Support » Plugin: Host Header Injection Fix » Email Return Path

Viewing 5 replies - 1 through 5 (of 5 total)
  • Plugin Author Jeff Starr

    (@specialk)

    The setting, “Email Return Path” says:

    “Use From address for Return-Path (applies to all email sent from this site)”

    So that means that if you enable the setting, the “Email From Address” will be used as the “Return-Path” header for all outgoing email (sent via WP). If your email address is on the same domain as the site (e.g., email@example.com), then you may enable the setting. If you are using a 3rd-party email service (e.g., hotmail), then you probably want to leave that setting disabled.
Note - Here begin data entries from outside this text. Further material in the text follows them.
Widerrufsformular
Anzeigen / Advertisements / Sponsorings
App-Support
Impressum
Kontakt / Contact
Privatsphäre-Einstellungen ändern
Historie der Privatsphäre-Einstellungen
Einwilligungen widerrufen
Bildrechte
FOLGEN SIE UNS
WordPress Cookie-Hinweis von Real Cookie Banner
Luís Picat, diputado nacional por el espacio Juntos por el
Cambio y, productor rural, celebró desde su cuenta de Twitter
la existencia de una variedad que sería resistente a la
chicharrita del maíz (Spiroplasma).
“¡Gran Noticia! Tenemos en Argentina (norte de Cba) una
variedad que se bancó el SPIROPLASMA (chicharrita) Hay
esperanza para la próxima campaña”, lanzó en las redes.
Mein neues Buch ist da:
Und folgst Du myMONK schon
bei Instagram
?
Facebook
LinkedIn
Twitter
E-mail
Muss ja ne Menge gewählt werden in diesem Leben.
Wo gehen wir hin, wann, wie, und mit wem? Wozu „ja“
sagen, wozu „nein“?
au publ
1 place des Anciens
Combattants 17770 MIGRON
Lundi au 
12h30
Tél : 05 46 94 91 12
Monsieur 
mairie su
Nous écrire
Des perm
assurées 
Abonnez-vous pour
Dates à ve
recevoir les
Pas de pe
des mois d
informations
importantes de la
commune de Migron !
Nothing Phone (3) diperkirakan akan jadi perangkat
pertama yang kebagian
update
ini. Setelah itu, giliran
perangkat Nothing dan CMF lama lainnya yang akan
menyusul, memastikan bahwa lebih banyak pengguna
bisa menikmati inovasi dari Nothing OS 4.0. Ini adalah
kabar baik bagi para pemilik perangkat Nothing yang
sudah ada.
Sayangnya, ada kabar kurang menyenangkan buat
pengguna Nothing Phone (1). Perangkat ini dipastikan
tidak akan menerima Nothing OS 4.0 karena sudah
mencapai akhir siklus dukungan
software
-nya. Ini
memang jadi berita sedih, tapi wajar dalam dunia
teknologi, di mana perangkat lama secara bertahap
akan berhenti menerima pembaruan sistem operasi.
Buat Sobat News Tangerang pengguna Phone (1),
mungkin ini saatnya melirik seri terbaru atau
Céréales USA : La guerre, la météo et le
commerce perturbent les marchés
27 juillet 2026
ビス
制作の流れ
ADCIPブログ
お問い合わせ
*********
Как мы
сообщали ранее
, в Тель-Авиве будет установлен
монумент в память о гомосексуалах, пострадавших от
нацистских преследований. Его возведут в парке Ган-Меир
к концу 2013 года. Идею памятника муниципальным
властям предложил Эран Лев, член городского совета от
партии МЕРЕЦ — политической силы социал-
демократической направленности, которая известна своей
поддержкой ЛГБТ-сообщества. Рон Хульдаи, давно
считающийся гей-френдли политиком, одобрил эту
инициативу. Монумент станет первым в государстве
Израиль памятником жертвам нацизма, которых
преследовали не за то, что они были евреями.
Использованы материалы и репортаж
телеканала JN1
    Thread Starter martychc23

    (@martychc23)

    ok, what about if i’m using a 3rd-party email service that allows me to create emails with my domain? e.g., me@mydomain.com Does that make a difference?

    Plugin Author Jeff Starr

    (@specialk)

    For that I am not sure.. it should be fine as long as the email address matches up with the sending domain (i.e., return path). But I am not an email expert, just a WP expert 🙂

    Thread Starter martychc23

    (@martychc23)

    In this case, would i be any less secure/would the plugin be less effective, if i left this checkbox unchecked?

    Plugin Author Jeff Starr

    (@specialk)

    Nope. With that setting either enabled or disabled, the plugin still protects against the HHI vulnerability. The return path header setting is just a bonus that can improve email functionality in general.

Viewing 5 replies - 1 through 5 (of 5 total)
  • The topic ‘Email Return Path’ is closed to new replies.